I’ve been trying for days and still can’t solve the problem.
It always comes up with the above error. On line 248, I simply take out the label corresponding to the hidden. I make sure that this operation is without error.
for one_class in label_set:
source_index = source_label == one_class
target_index = target_label == one_class
select_source_hidden = source_hidden[source_index]
select_target_hidden = target_hidden[target_index]
An indexing operation fails and you could rerun the code via
CUDA_LAUNCH_BLOCKING=1 which would then point towards the failing operation in the stacktrace. Often e.g. an embedding layer is failing if the input tensor contains values which are out of bounds.
In fact, I have used CUDA_LAUNCH_BLOCKING=1 very early on, and it shows me a tensor passing error.
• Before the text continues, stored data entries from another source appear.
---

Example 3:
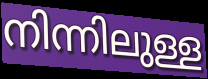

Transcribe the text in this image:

നിന്നിലുള്ള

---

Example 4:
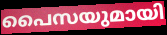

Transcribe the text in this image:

പൈസയുമായി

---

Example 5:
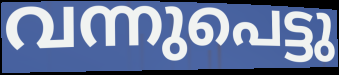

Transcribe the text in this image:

വന്നുപെട്ടു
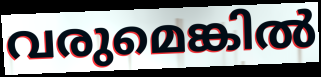
വരുമെങ്കിൽ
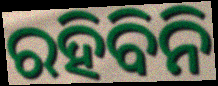
ରହିବିନି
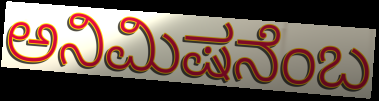
ಅನಿಮಿಷನೆಂಬ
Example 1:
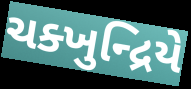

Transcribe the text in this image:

ચક્ખુન્દ્રિયે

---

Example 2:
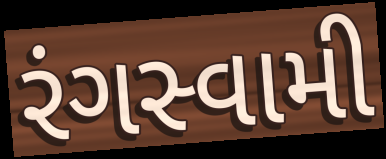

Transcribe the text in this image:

રંગસ્વામી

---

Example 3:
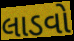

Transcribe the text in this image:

લાડવો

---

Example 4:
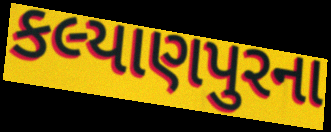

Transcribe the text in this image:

કલ્યાણપુરના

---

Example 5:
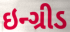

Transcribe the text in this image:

ઇન્ગ્રીડ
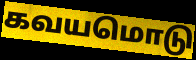
கவயமொடு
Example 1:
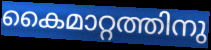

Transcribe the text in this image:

കൈമാറ്റത്തിനു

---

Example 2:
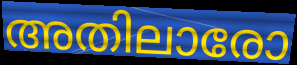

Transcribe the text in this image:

അതിലാരോ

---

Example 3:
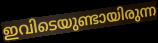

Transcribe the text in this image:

ഇവിടെയുണ്ടായിരുന്ന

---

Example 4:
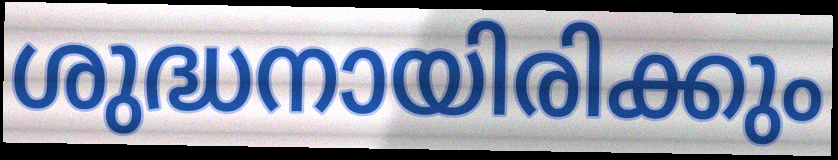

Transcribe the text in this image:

ശുദ്ധനായിരിക്കും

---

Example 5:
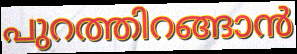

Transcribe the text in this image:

പുറത്തിറങ്ങാൻ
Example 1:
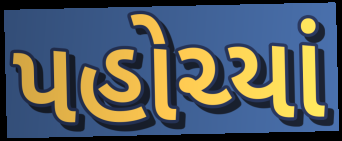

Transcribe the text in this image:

પહોચ્યાં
But I can ensure that it is passed correctly.
Also, the CUDA error: device-side assert triggered is reproduced in many cases in the current project, and not in others. In several other projects, my virtual environment works fine without any errors. Therefore, I think there is some potential conflict in the package installation.
I spent a day reconfiguring the new virtual environment, but still could not resolve the issue.
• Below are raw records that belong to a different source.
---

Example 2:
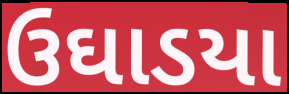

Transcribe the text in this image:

ઉઘાડયા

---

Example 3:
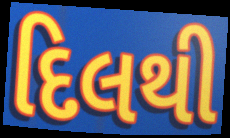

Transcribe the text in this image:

દિલથી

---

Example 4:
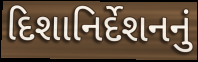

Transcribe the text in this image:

દિશાનિર્દેશનનું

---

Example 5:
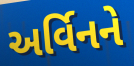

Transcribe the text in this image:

અર્વિનને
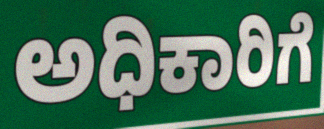
ಅಧಿಕಾರಿಗೆ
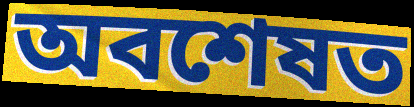
অবশেষত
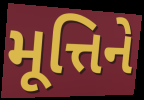
મૂત્તિને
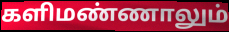
களிமண்ணாலும்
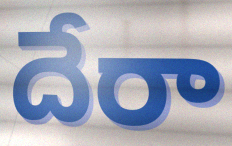
దేరా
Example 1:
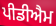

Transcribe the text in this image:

ਪੀਡੀਐਮ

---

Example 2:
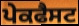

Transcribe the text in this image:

ਪੇਕਫੈਸਟ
What I can’t understand is that in the new virtual environment when setting DDPStrategy(find_unused_parameters=True) it does not give an error. When DDPStrategy(find_unused_parameters=Fasle), it gives the above error.
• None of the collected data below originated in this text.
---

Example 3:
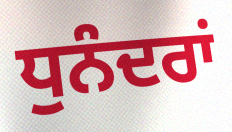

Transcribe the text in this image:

ਧੁਨੰਦਰਾਂ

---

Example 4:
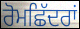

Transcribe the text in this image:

ਰੋਮਛਿੱਦਰਾਂ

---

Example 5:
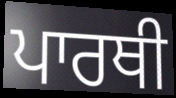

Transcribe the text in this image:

ਪਾਰਥੀ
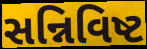
સન્નિવિષ્ટ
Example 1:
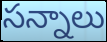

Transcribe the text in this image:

సన్నాలు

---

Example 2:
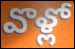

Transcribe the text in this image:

వొళ్లో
The code where the error occurs is always shown here. I just did a very simple operation here, i.e. I took out the corresponding hidden by label. source_hidden and target_hidden have the dimensions batch_size * hidden . The dimension of source_label and source_label is batch_size . I don’t think there is anything wrong with this code.
The line of code and the assert both point towards a failing indexing operation so I would recommend checking the tensor shapes and the values of the indexing tensors to make sure they contain only valid indices.